Cooling Degree Days (CDD)
CDD = max(0, temperature - 24°C)When temperature exceeds 24°C, each degree above adds one CDD. Higher CDD means more air conditioning demand, also pushing prices up. The 24°C threshold reflects typical Spanish cooling activation.
Demand-Weather Interactions
Cold × Demand
cold_x_demand = max(0, 15°C - temperature) × demandThis feature captures the intensity of winter heating load. It’s nonzero only when temperature drops below 15°C, and scales with demand level. A cold snap during high-demand hours produces a much larger signal than cold temperatures during low-demand nights.
Temperature Deviation
temp_deviation = temperature - 15°CA signed feature that’s negative during cold periods and positive during warm periods. Unlike HDD/CDD, it provides a continuous signal without thresholds.
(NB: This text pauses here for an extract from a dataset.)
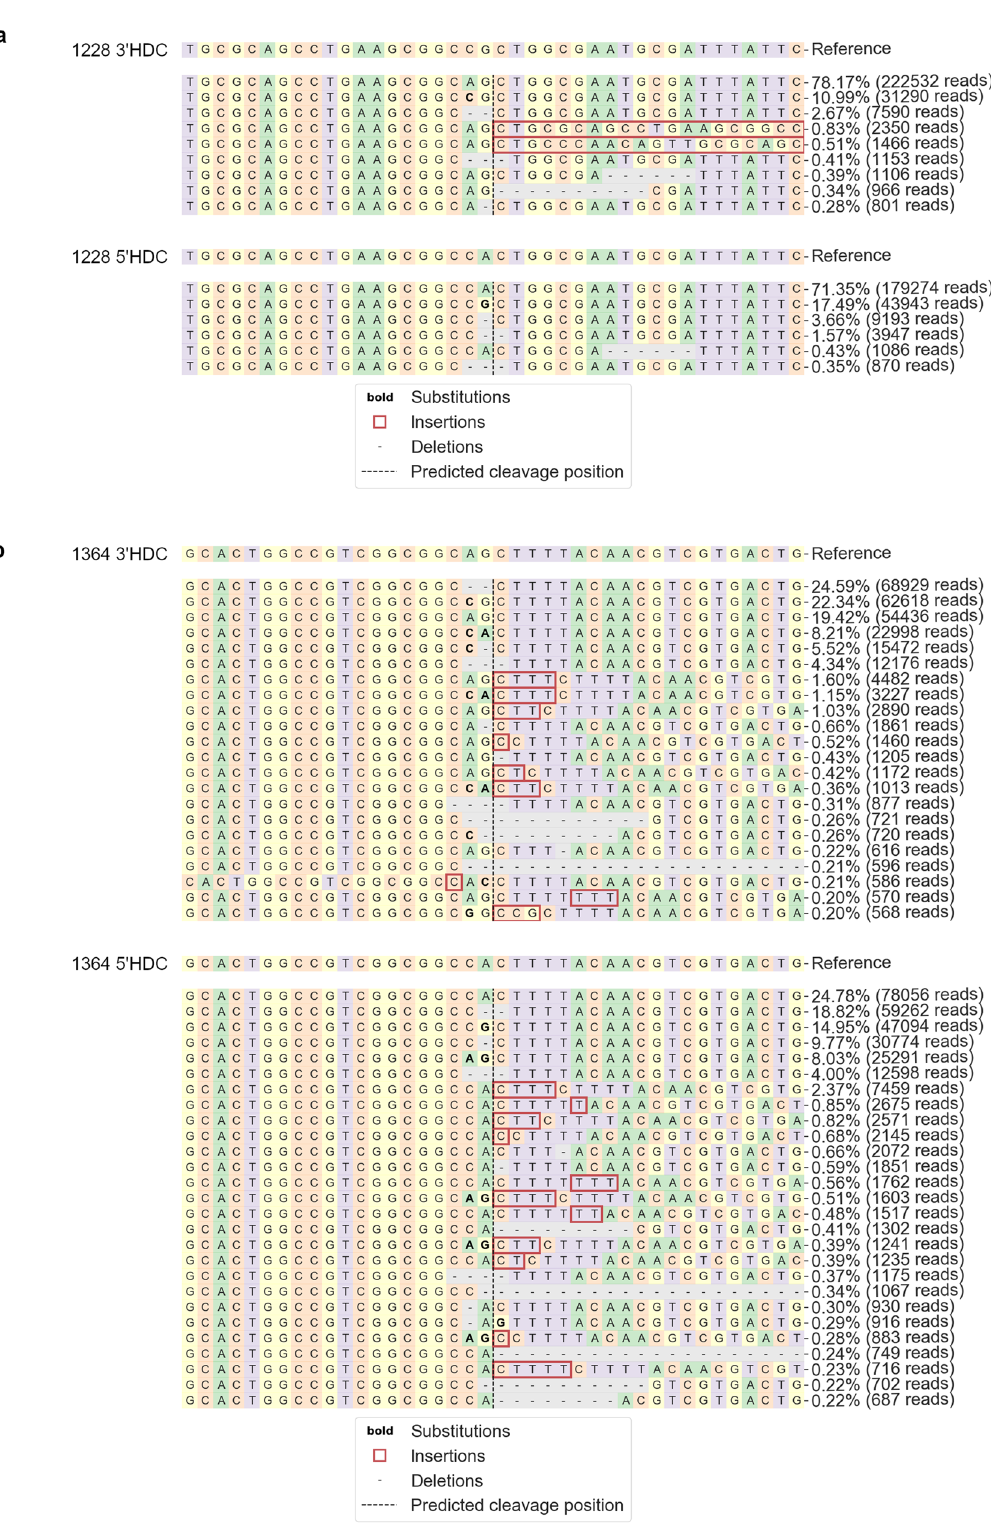
Figure 7. NGS analysis of HDC repair outcomes. DNA recovered after HDC reactions were sequenced via NGS to examine repair profiles of 3 ′ NotI-MT (top) and 5 ′ NotI-MT (bottom) at the ( a ) 1228 and ( b ) 1364 target sites. For each profile, a reference WT sequence of each NotI-MT plasmid is shown in alignment with the individual repair outcomes beneath. The predicted Cas12a cleavage site is shown as a vertical dashed line. The frequency at which each unique indel event was detected is shown to the right as a percentage of the total reads for each NGS reaction. Modifications are shown in bold, insertions within red boxes and deletions with dashed horizontal lines. NGS analysis was done using CRISPResso2 (see “Materials and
Renewable Generation Interactions
Wind × Wind Share
wind_x_wind_share = wind_speed × wind_shareCombines wind speed (supply potential) with wind generation share (system dependence on wind). When wind is both strong and making up a large share of generation, prices drop significantly. This interaction captures the price suppression effect of abundant wind.
Cloud × Solar Share
cloud_x_solar = cloud_cover × solar_shareWhen cloud cover is high and the system depends on solar generation (high solar share), prices are pushed up because solar output is curtailed. During nighttime hours (solar share = 0), cloud cover has no price effect.
GHI × Solar Share
ghi_x_solar_share = ghi_wm2 × solar_shareGlobal Horizontal Irradiance (GHI = direct + diffuse radiation) multiplied by solar generation share. High irradiance combined with high solar share produces cheap electricity. This is the positive counterpart to the cloud-solar interaction.
Precipitation × Hydro
precip_x_hydro = precipitation × (hydro_generation / demand)Rainfall combined with hydro’s share of generation. Sustained precipitation fills reservoirs, enabling more hydro dispatch and lower prices.
Solar-Specific Features
Global Horizontal Irradiance
ghi_wm2 = direct_radiation + diffuse_radiationGHI represents the total solar energy available at ground level. It’s a better predictor of solar generation than either direct or diffuse radiation alone.
Clear Sky Index
clear_sky_index = GHI / theoretical_maximum_GHIRanges from 0 (completely overcast) to ~1.5 (reflection enhancement). The theoretical maximum is computed from solar geometry (elevation angle, day of year). A clear sky index near 1.0 means solar output matches potential; values below 0.5 indicate significant cloud attenuation.
Why Interactions Matter
Raw weather variables alone miss the economic context. Temperature of 5°C means different things at different times:
- 5°C at 3:00 AM: Low demand, minimal heating load → small price impact
- 5°C at 8:00 AM: High demand, morning heating peak → large price increase
- 5°C in August: Unusual, but AC off → moderate price impact
- 5°C in January: Normal, overlaps with peak heating demand → strong price signal
Interaction features encode this context directly, allowing gradient boosting models to capture these relationships with fewer splits.